When you’re feeling stress, it’s a good idea to take a break from whatever you’re doing and move your body. Exercising, doing Qi Gong, or taking a brisk walk are great options. By moving your body, you’re able to cycle through your nervous system’s sympathetic response and return to a more grounded state.
It can often take between fifteen and thirty minutes for your body to calm down and start to relax, depending on your level of stress. If you find your mind starts to wander during your movement activities, just try to notice and bring it back to the present moment. Seek to be aware of your physical sensations and work with the energy in your body rather than focus on your thoughts.
Step 4: Take Slow, Deep Breaths: After spending fifteen to thirty minutes moving your body, it’s time for some slow, deep breathing. Stand or sit in a comfortable, upright position and start to inhale through your nose and exhale through your mouth. It can be helpful to place one hand on your lower abdomen and the other on your chest so you can feel your lungs expand and contract with each breath.

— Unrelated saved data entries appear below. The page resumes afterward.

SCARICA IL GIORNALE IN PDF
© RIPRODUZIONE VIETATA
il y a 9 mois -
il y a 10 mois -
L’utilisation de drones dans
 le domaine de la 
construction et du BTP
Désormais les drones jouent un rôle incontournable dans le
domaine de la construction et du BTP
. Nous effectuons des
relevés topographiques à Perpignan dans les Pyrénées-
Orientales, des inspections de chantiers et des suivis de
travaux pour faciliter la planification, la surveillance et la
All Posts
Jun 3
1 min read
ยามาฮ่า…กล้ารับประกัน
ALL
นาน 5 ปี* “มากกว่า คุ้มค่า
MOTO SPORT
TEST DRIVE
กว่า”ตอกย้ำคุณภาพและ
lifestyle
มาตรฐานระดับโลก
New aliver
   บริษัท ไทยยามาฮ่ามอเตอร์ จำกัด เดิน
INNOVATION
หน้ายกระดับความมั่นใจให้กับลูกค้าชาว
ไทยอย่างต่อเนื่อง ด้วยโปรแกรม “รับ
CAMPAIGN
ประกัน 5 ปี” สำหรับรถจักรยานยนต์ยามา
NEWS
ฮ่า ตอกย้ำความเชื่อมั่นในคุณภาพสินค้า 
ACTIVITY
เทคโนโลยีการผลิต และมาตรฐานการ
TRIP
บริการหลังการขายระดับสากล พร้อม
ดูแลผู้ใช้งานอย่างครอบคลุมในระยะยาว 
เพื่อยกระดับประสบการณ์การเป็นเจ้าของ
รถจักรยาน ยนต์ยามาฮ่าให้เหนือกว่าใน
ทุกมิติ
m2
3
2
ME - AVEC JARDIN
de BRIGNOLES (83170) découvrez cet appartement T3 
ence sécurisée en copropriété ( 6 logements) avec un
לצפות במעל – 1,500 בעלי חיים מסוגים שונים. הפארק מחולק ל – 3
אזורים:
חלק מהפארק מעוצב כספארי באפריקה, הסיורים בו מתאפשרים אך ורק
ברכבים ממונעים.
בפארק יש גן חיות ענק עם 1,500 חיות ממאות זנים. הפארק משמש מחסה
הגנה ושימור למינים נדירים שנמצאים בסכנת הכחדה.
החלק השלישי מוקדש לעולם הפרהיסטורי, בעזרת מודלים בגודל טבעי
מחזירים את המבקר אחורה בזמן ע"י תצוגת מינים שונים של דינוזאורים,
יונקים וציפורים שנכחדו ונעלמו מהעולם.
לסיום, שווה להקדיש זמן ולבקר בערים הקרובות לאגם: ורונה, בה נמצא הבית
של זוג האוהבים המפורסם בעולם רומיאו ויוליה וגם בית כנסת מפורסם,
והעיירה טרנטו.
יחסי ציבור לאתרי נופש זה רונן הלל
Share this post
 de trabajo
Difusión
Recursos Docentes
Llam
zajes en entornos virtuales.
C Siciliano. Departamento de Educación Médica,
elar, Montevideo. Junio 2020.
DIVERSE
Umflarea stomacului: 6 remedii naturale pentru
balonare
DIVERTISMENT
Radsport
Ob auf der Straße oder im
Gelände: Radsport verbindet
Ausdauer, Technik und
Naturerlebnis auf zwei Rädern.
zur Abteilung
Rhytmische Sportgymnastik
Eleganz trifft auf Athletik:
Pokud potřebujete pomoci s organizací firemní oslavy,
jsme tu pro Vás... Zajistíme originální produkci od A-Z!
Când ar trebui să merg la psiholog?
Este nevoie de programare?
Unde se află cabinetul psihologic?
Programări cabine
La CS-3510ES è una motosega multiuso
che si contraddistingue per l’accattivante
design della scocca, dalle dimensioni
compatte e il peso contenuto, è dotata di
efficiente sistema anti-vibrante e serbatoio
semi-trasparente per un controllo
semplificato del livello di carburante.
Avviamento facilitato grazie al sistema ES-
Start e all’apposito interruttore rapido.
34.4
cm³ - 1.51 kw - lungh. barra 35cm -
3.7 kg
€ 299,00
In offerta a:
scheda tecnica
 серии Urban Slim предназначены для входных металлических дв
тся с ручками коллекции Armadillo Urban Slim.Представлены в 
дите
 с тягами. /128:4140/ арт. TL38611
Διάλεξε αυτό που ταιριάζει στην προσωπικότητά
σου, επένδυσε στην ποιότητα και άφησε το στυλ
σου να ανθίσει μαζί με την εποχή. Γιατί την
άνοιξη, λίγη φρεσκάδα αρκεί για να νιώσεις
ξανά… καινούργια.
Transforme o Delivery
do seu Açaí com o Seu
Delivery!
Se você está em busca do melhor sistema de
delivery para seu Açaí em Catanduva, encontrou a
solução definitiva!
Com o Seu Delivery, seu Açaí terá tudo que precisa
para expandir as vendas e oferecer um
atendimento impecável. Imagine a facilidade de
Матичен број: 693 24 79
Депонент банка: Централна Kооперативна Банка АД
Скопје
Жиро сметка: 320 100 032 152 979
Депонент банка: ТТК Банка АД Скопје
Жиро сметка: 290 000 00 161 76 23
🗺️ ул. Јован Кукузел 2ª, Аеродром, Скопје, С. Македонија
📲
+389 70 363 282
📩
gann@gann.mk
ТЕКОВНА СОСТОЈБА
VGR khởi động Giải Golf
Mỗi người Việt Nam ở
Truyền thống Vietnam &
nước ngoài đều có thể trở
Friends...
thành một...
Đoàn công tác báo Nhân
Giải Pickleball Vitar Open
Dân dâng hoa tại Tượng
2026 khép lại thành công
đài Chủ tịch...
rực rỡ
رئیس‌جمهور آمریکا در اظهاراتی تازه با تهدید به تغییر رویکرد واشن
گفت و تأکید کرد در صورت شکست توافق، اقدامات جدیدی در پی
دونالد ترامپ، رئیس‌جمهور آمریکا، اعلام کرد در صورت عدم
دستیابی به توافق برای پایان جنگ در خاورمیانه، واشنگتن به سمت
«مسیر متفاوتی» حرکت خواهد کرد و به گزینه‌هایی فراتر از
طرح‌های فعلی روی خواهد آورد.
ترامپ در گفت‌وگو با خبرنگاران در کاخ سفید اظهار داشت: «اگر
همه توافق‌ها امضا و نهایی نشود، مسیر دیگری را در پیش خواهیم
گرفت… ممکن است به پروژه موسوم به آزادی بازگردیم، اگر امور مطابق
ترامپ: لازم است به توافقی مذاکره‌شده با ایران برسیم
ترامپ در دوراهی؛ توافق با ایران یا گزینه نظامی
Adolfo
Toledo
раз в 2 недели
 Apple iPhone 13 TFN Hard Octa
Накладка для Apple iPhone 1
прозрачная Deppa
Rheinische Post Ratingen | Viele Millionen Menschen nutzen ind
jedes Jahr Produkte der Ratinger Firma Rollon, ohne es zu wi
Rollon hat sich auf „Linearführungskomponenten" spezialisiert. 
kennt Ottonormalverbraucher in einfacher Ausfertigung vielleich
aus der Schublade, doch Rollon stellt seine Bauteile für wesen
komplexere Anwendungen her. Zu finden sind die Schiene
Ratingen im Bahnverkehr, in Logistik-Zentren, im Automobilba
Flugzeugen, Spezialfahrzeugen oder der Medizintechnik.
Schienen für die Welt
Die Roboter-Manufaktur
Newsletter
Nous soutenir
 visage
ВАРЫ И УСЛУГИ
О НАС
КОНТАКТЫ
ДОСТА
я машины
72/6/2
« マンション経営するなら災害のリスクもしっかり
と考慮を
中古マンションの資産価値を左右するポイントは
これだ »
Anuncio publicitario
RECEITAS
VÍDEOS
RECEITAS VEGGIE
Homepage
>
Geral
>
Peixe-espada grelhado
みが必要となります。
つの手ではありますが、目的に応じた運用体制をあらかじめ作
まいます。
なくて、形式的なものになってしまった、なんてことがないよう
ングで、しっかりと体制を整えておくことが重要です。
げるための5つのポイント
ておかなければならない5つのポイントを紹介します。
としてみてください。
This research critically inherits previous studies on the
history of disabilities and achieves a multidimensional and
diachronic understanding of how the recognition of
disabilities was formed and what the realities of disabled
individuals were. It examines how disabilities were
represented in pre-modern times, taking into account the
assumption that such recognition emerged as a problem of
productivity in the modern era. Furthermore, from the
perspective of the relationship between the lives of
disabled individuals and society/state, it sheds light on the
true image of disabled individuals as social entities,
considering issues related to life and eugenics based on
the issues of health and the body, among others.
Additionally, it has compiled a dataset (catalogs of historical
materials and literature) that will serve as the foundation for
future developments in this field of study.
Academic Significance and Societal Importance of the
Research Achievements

On your inhale, breathe in through your nose, bringing fresh, nourishing energy into your body. On your exhale, release the air out through your mouth as you let go of any stress or anxiety. Don’t be afraid to make a loud, audible sound on your exhale as you visualize yourself letting go of anything you don’t want. For many people, this comes out as an “aaaaahhhhh” sound.
Taking slow, deep breaths is a wonderful way to continue letting go of stress and cultivating the energetic state that you wish you experience. Try to bring you attention and awareness to each breath in order to enjoy each moment as fully as possible.
Step 5: Reorient and Set an Intention: Once you feel that you’ve cleared most of the stagnant energy from your mind and body, it’s time to reorient and set an intention for the experiences that lay before you. Even if you have some challenging tasks ahead, you always have a choice about how you want to feel as you go through your day.
Now that you’ve cleared stress and become aware of how you feel, you’re in a great position to find a new way of navigating through the world. Instead of allowing your mind to be in a reactive state, you can set an intention to embrace the day with inspiration and optimism.
To do this, imagine the feelings and mindset that you want to experience moving forward. At this point, don’t think too much about what you have to do, but rather, focus on how you want to feel. Envision yourself composed, confident, and ready for what the world has to offer. Continue breathing as that vision grows within your heart and mind.
After focusing on the feelings you want to experience, start to imagine yourself going about your day and accomplishing your goals. Instead of focusing on the problems that previously caused you stress, try to imagine yourself finding solutions. A positive and confident outlook can go a long way in helping you succeed in whatever you’re doing.
These simple techniques are a great way to turn your day around whenever you notice that stress and anxiety is getting the best of you. Sometimes, all it takes is realizing your emotions and dedicating thirty minutes to shifting your energy. Even if you can’t immediately change
your environment, there are usually ways you can improve your experience of your environment."